Dünya Sıhhat Örgütü’nün yeni tip coronavirüsü dünyaya duyurmasının üzerinden 17 ay geçti. Dünya genelinde 250 milyona yakın insan Covid-19’a yakalanırken 5 milyona yakın can kaybı yaşandı. Ülkemizde de Covid-19 ile çaba devam ederken, salgının ne vakit sona ereceği merak konusu… Göğüs Hastalıkları Uzmanı Doç. Dr. Osman Elbek, pandemiye dair merak edilenleri şu biçimde anlattı…
Doç. Dr. Osman Elbek
2 doz CoronaVac aşısı olanları da dahil edersek tam aşılı oranımız yüzde 53 seviyesinde. Lakin biliyoruz ki 2 doz CoronaVac aşısı üçüncü doz olmadan korumuyor. Üçüncü dozu olmamış şahısları çıkartırsak tam aşılı oranımız yüzde 50’nin altında… Daha berbatı son günlerde birinci doz aşı olan kişi sayısı çok azaldı. Bu epeyce makus bir durum.
Bu çeşit desteklerin bulaşmayı tedbire konusunda ya da tedaviye takviye olma konusunda hiç bir katkısının olmadığı bilimsel araştırmalarla gösterildi. Tek istisnası; daha evvelde D vitamini eksikliği saptanmış bireylerin her vakit olduğu üzere olağan tedavilerine devam ederek D vitamini almalarıdır. Maske-mesafe ve hijyen bir daha fazlaca değerli. Kapalı ortamlarda kısa mühlet kalmak, kapalı alanlarda bilhassa alışveriş merkezleri üzere klimatize alanlarda kesinlikle virüsün yüzde 95’ini tutan özel maskeler takılmalı. Dezenfektanlar gereksiz yere ve çok kullanılmamalı. Elleri su ve sabunla yıkamak kâfi.
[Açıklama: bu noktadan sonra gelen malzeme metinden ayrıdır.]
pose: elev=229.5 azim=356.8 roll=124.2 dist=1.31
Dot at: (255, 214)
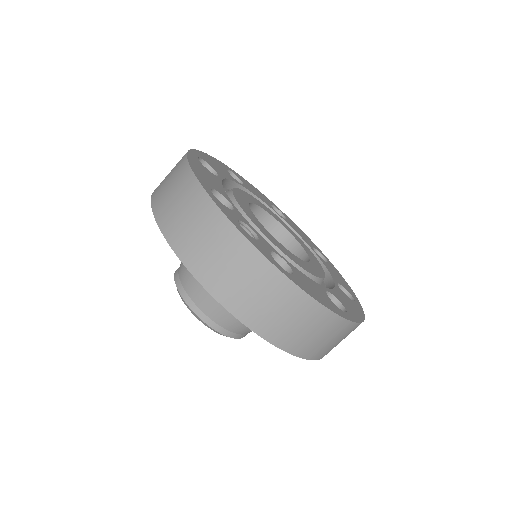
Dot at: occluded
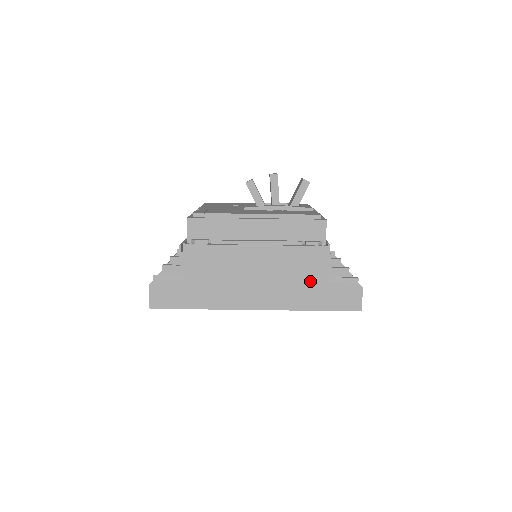
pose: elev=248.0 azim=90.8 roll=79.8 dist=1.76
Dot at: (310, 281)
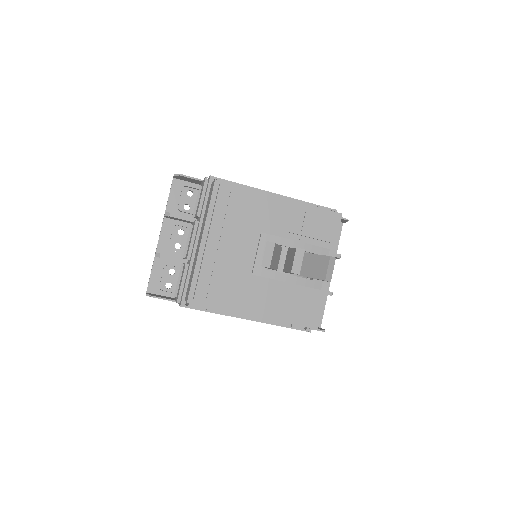
Dot at: occluded
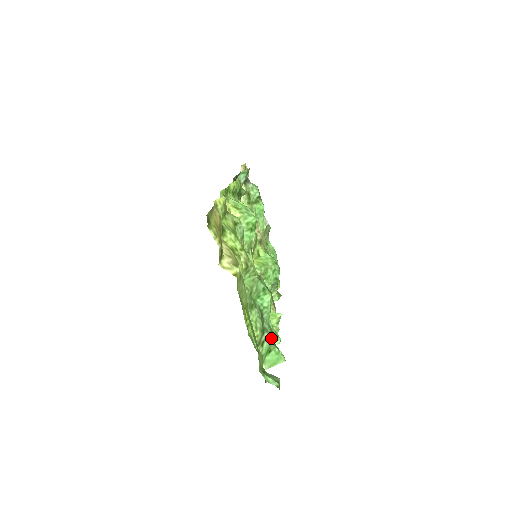
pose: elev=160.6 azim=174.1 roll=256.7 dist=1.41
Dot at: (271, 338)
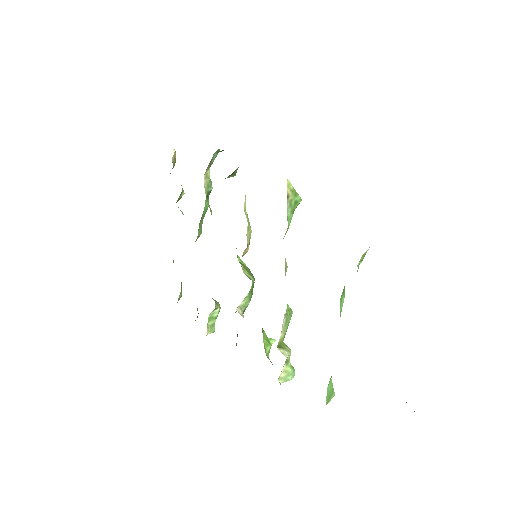
Dot at: occluded
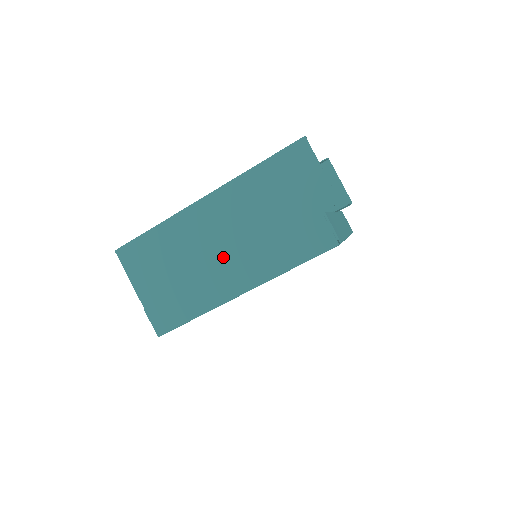
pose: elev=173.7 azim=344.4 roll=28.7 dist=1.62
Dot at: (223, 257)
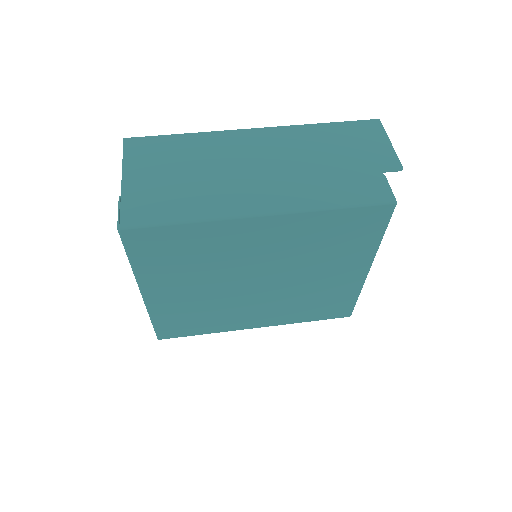
Dot at: (254, 176)
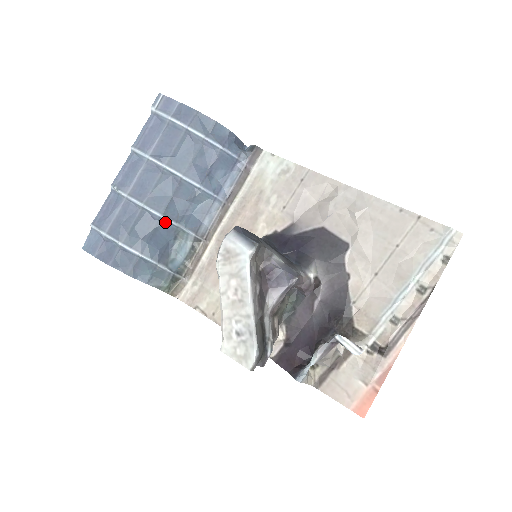
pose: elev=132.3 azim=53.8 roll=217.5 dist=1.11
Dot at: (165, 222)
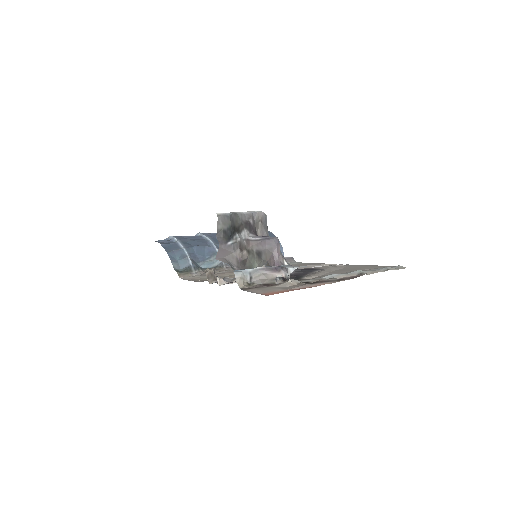
Dot at: (212, 247)
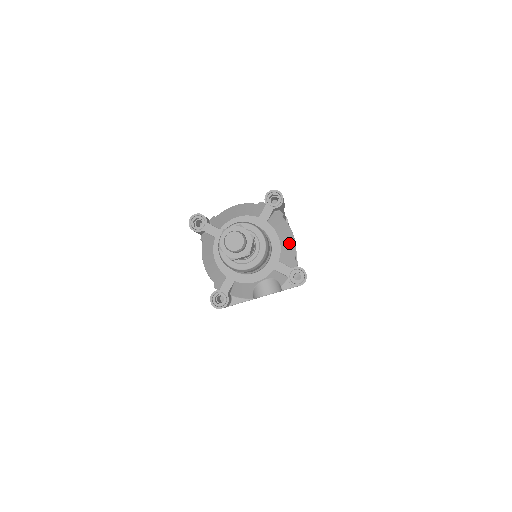
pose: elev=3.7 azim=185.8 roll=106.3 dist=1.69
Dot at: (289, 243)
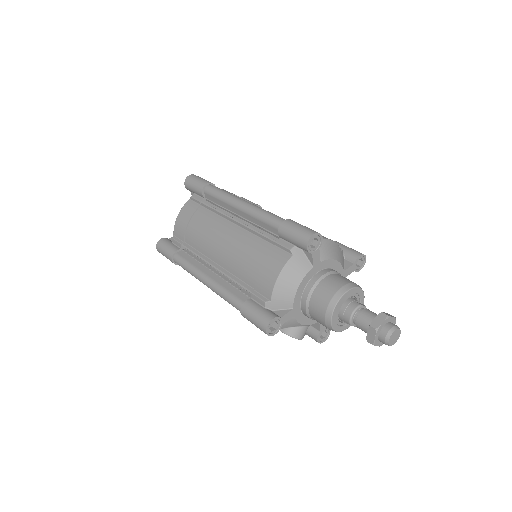
Dot at: occluded
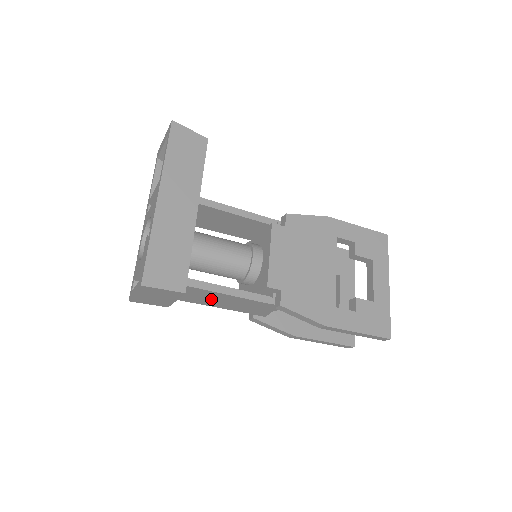
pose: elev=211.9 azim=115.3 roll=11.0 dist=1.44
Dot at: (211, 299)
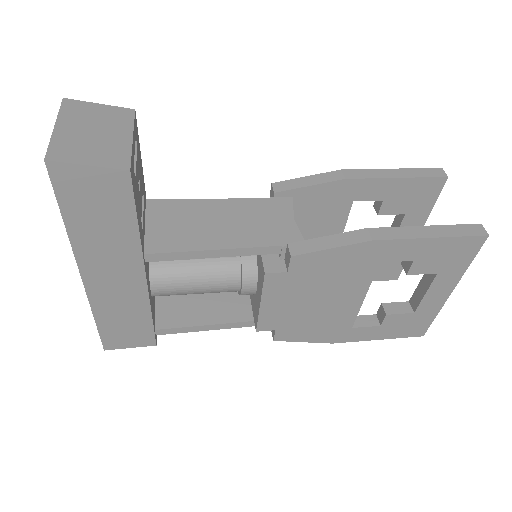
Dot at: occluded
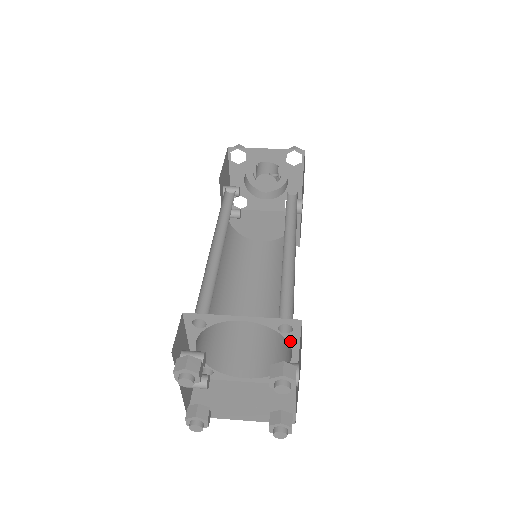
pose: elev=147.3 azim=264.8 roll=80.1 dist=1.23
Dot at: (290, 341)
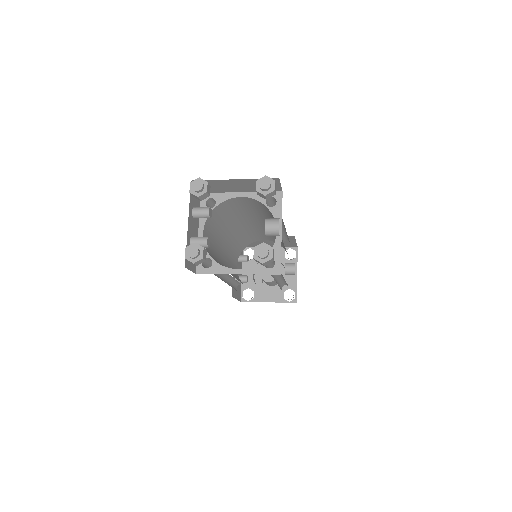
Dot at: (275, 216)
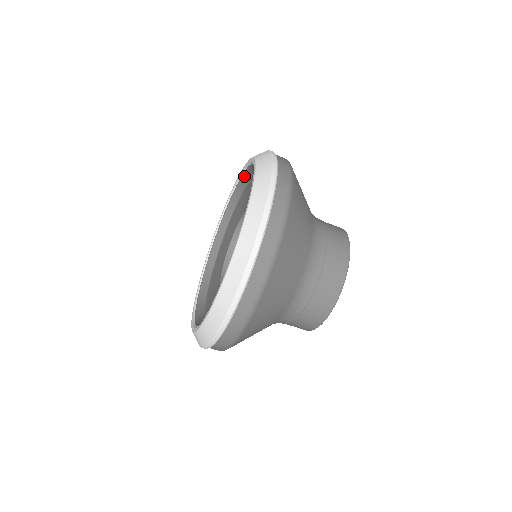
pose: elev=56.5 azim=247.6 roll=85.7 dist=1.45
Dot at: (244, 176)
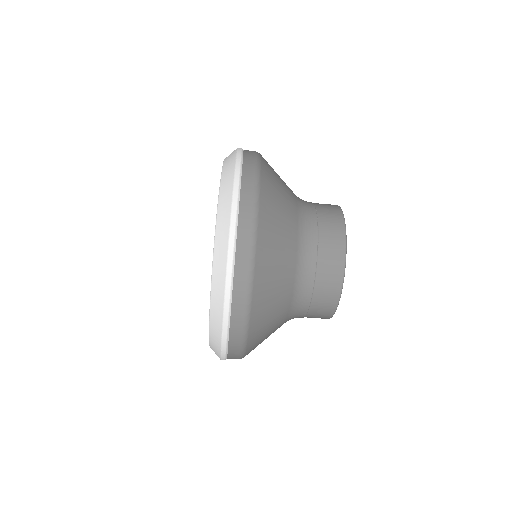
Dot at: occluded
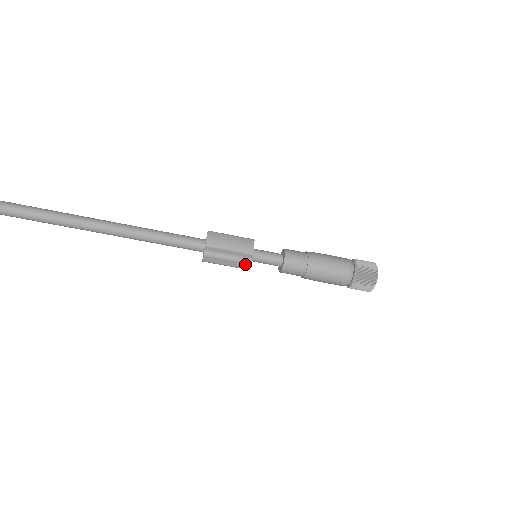
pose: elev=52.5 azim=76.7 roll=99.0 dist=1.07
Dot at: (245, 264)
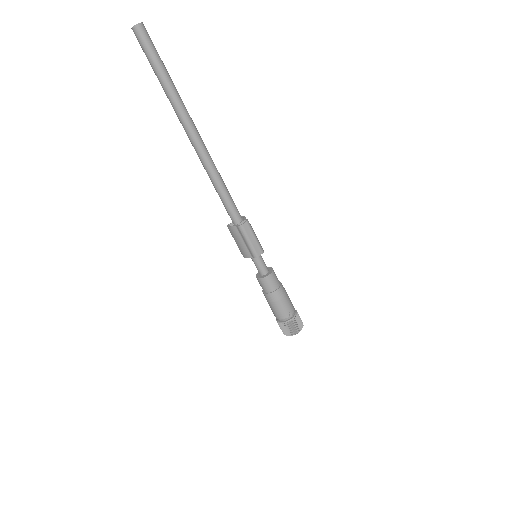
Dot at: (260, 250)
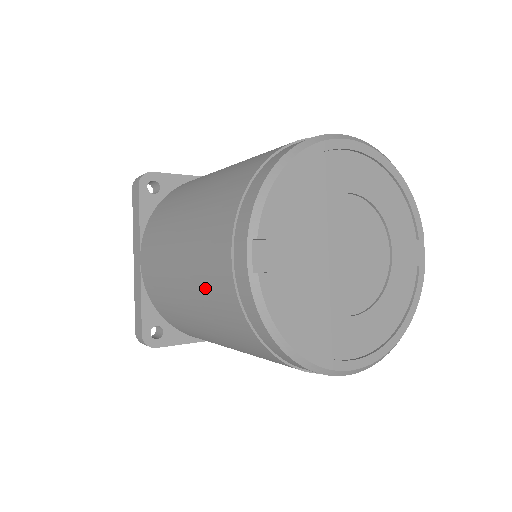
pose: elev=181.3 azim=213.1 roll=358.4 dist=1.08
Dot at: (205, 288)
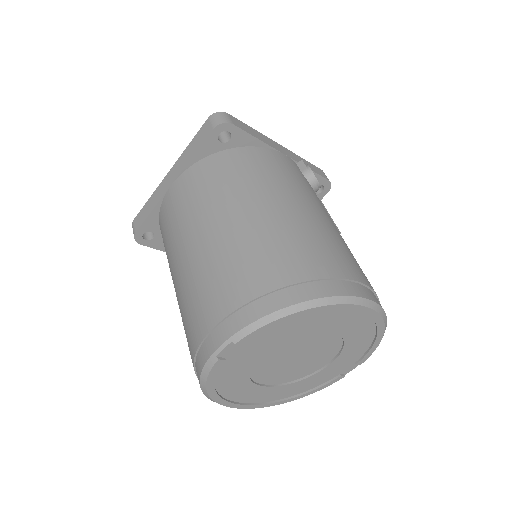
Dot at: (189, 301)
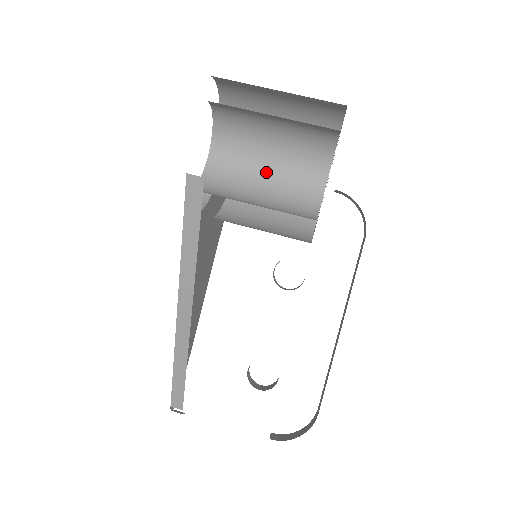
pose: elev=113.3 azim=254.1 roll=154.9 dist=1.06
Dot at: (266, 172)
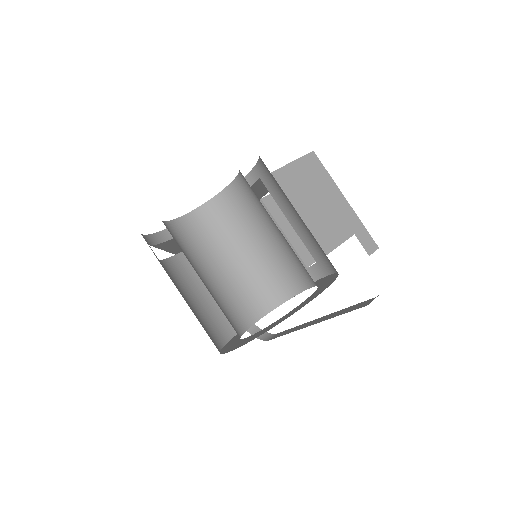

Bu durum şahıstan şahsa değişmekle bir arada aşı yaptırmayanlarda, şişmanlarda ve sigara ya da rastgele bir tütün eseri kullananlarda hastalık daha ağır seyrediyor. Bir de bu şahsi özellikler haricinde havası kirli ortamlarda yaşayanlarda ve fakirlerde hastalık daha ölümcül seyrediyor.
Araştırmalar Covid-19 ölümlerinin havada asılı kalan ve gözle görülmeyen tozların ağır olduğu yerlerde fazla olduğunu gösteriyor. Emsal halde mesela İstanbul için büyük bir sorun olan trafikten kaynaklanan hava kirleticilerine maruz kalmanın da Covid’e bağlı vefatları arttırdığını ortaya koyuyor. Son olarak 2016-2020 yılları içinde İstanbul’da kâfi ölçüm yapılan tüm hava istasyonlarında, hem havada asılı kalan toz olarak isimlendirilen partikül hususun birebir vakitte çoğunlukla trafikteki araçların fosil yakıt kullanmaları niçiniyle oluşan kirleticilerin Dünya Sıhhat Örgütü’nün müsaade verdiği hududun üzerinde olduğunu bilmek gerekiyor.
Bu soruya Danimarka, İsveç, Norveç örnekleriyle karşılık verebilirim… Örneğin Danimarka, toplumunun yaklaşık yüzde 80’ini aşıladı ve tüm kısıtlamaları kaldırdı. Portekiz ise aşı oranında yüzde 88’e ulaştı, hatta 12 yaş üstündeki herkesi aşıladı. Bizler ise bu ülkelerin rahatlamasını düşük aşı oranımız niçiniyle uzaktan seyrediyoruz ne yazık ki… Beşerler evvel, çabucak, yarın değil artık aşı olmalı. Aşı olmalı. Aşı olmalı. Çabucak randevusunu alıp aşı olmalı. En yakın sıhhat ünitesine gidip aşı olmalı. “Acaba” demeden, aşı palavralarına inanmadan çabucak aşı olmalı.